Wie ich dem toten Hasen die Bilder erkläre, 2006
deutsch
Wie ich dem toten Hasen die Bilder erkläre
Looking back at performances of the 1960s they seem to have been made in order to end in a black and white picture. One of these photographs has entered the collective memory of the art world like hardly any other: Joseph Beuys, his face covered with honey, gold dust and gold leafs, carrying a dead hare in his harms. On November 26 1965, Beuys walked trough the Düsseldorf Gallery Schmela with a hare on his arm from art object to art object, whispering in its ears. The performance was entitled „How to explain pictures to a dead hare“.

With „How I explain pictures to a dead hare“ Thomas Kratz will re-enact this key performance of the 1960s. He transforms the photographic traces and eye-witnesses’ description into a bodily-spatial ritual, which yet meets now a changed local and temporal context. He thereby examines Beuys’ test arrangement for its present-day effects, which it may have on himself as well on the audience. The Beuys-Performance, which has influenced the art world’s imaginary so much, is used as a camouflage. By producing a familiar impression at first sight, Kratz infiltrates a new refined lyrical metapherology between tragic and humour, addressing the big anthropological questions about life, death and reincarnation. Kratz positions himself and the public in a conflicting area generated by the pictures from memory and the actual happening in the presence. In his choice of means the artist follows reflections by Jorge Luis Borges: „I use the most hackneyed metaphors. After all this is what is eternal: the stars look like eyes, f. e., or death is like the sleep.“ The familiar is the door to the new, the work of another artist the door to one’s own oeuvre. The meta-individual culture is the condition of the particular experience, the archive the condition of contemporary art.

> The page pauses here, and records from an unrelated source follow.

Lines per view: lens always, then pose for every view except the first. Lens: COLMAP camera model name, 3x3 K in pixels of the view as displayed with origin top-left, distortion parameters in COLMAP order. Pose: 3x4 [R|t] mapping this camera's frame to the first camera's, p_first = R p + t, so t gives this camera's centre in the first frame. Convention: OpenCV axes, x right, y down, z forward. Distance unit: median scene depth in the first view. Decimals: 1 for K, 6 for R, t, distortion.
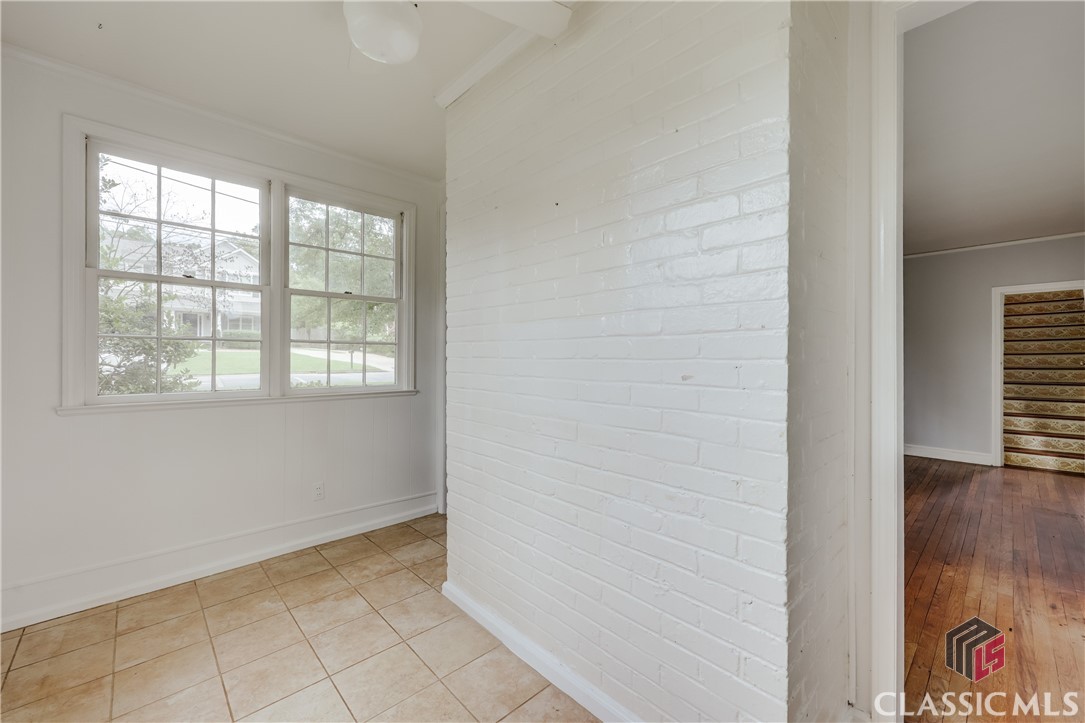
lens RADIAL K [[444.2, 0, 546.1], [0, 444.2, 358.2], [0, 0, 1]] dist [0.011686, 0.000288]
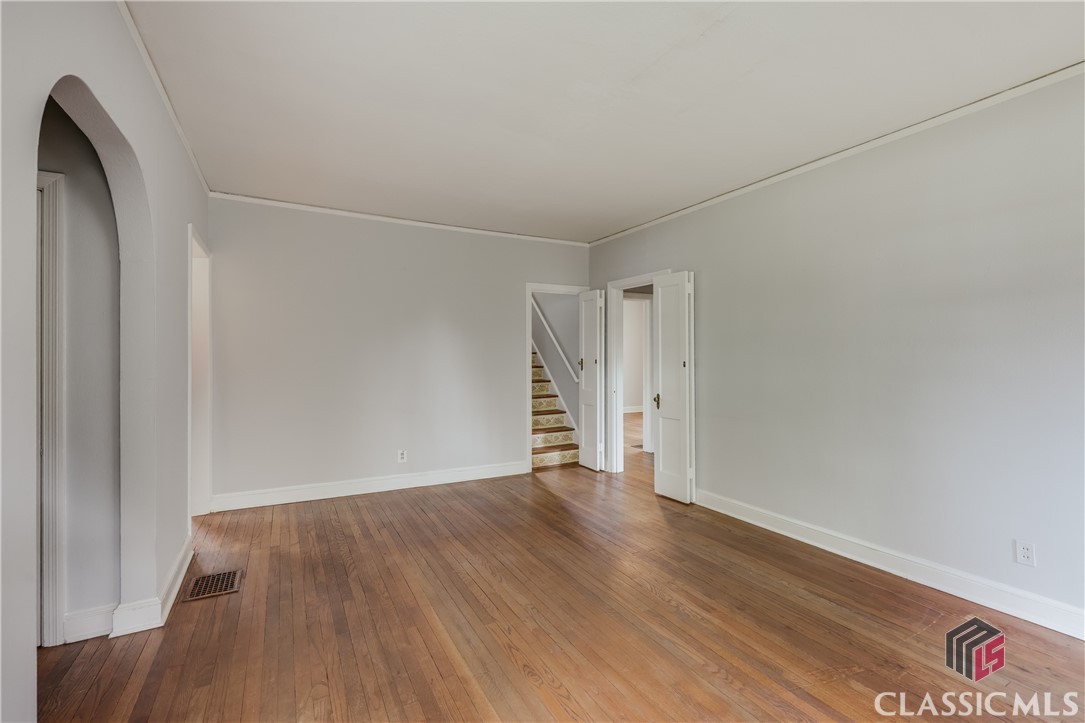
lens RADIAL K [[469.0, 0, 544.7], [0, 469.0, 359.8], [0, 0, 1]] dist [0.000554, 0.000026]
pose [[0.240900, -0.005818, 0.970532, 0.159212], [0.008784, 0.999954, 0.003814, 0.000633], [-0.970510, 0.007606, 0.240940, 2.043738]]
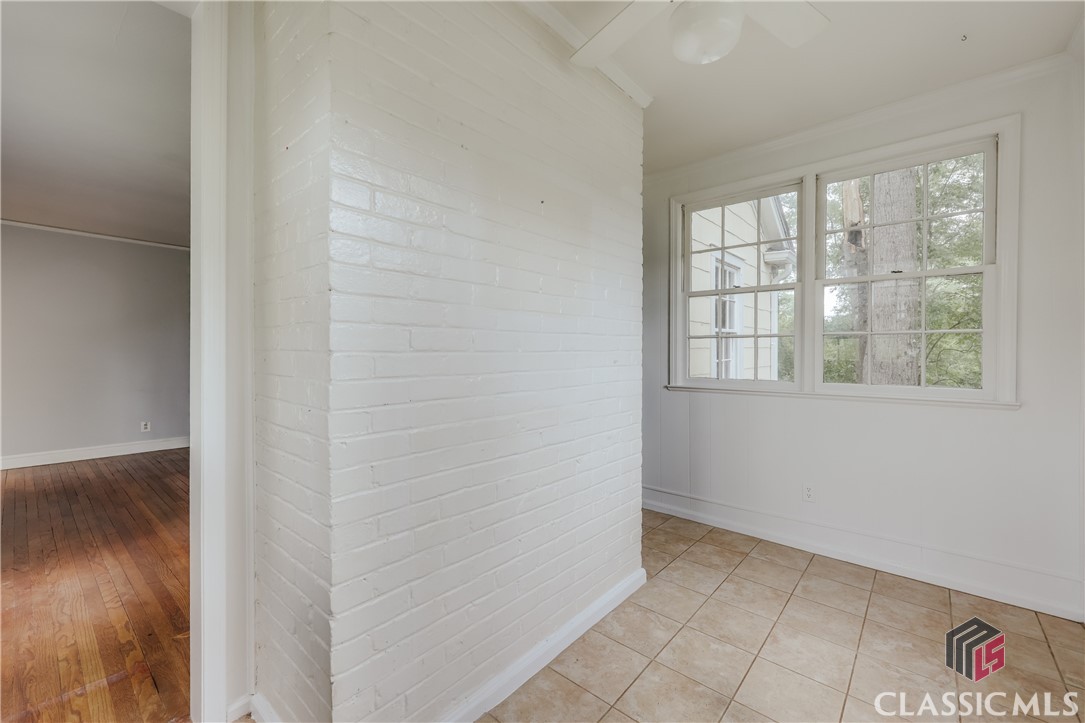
lens RADIAL K [[444.2, 0, 543.4], [0, 444.2, 353.0], [0, 0, 1]] dist [0.011686, 0.000288]
pose [[-0.107934, -0.007654, 0.994129, -0.931017], [0.005461, 0.999951, 0.008292, -0.003401], [-0.994143, 0.006324, -0.107887, 1.028200]]
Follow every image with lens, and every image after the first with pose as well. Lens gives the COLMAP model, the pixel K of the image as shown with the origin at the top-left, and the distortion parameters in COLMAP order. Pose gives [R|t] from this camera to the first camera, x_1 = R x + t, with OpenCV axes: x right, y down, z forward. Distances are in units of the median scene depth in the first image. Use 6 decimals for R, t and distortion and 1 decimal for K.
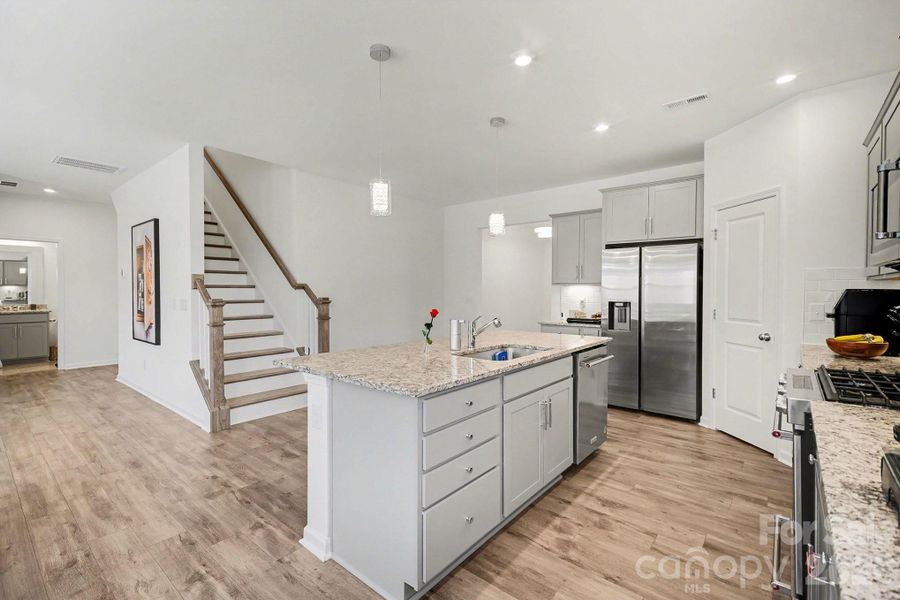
lens RADIAL K [[390.1, 0, 451.1], [0, 390.1, 294.5], [0, 0, 1]] dist [0.019659, -0.000259]
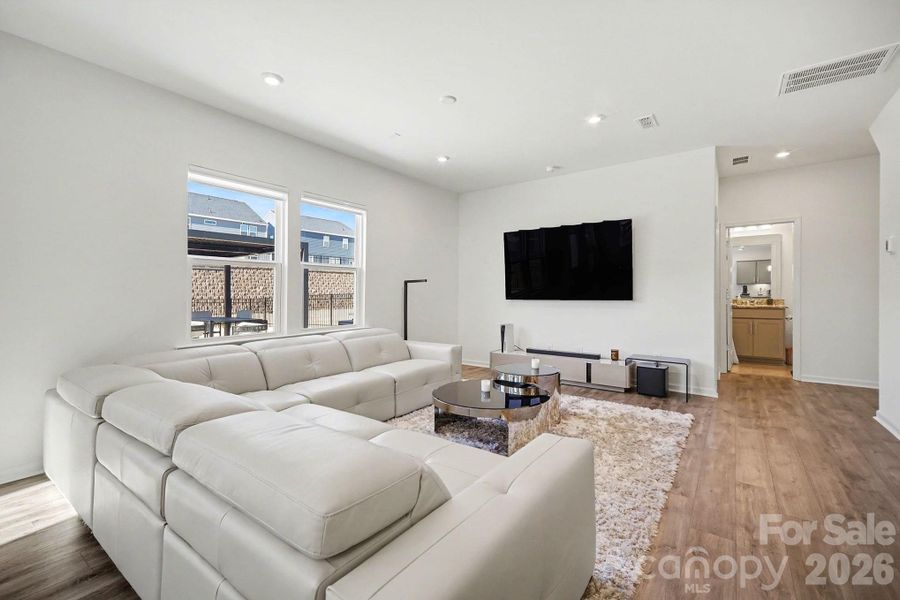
lens RADIAL K [[381.2, 0, 459.0], [0, 381.2, 294.6], [0, 0, 1]] dist [0.027435, 0.000034]
pose [[0.056955, 0.008444, -0.998341, -0.227273], [-0.014485, 0.999866, 0.007631, 0.019679], [0.998272, 0.014026, 0.057070, 0.263769]]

Kratz does not analyze the iconic figure Joseph Beuys, but the ritual, which he conceives as a determined form of action. Its effectiveness is proven only in its execution and its sources begin to blur. He does not only reconstruct the framework, in which the ritual will take place, but adapts it to present-day’s conditions and his own aesthetics. The arrangement for the experiment resembles the 1965’s performance to a large degree: The public is separated from the artist and can watch him only through two door-windows. Kratz moves in the gallery room with a dead hare in his arms, the face covered with honey and gold leafs, dressed in a Beuys-alike-outfit created by the designer Lara Torres. Within the same room the room he installed an exercise bike and placed a little robot singing „Daisy (Bicycle Made for Two)”. Kratz explains an imaginary art collection to the hare. The artists of this collection are listed on a poster in the public’s space, where loud speakers transmit Kratz’s narrative.

Beuys’ use of the hare as a symbol of rebirth reflects in Thomas Kratz’s ritual also the use of the imaginary archive of art. For the ritual about life, dead and rebirth of art Kratz defines new ritual objects: the exercise bicycle and the singing robot. Alfred Jarry once described the bicycle as a Christian device of martyr and suffering, Peter Blegvad identified the exercise bike as a metaphysical object, which makes us believe, that its use increases the distance to death. The little robot sings with „Daisy“ a song, which was generated around 1962 by the American Bell Research Laboratories. It was one of the first pieces with computer-generated voice. Stanley Kubrick used it for his 1968 „2001 Space Odyssey“. Next to the hare, this symbol for fertility and rebirth, Kratz places the machine, an artefact, which satisfies by simple means the human desire to see something alive. The machine will sing for the human and the dead hare a merciless love song: „Daisy, Daisy / Give me your answer do! / I'm half crazy, / All for the love of you! / It won't be a stylish marriage, / I can't afford a carriage / But you'll look sweet upon the seat / Of a bicycle made for two.”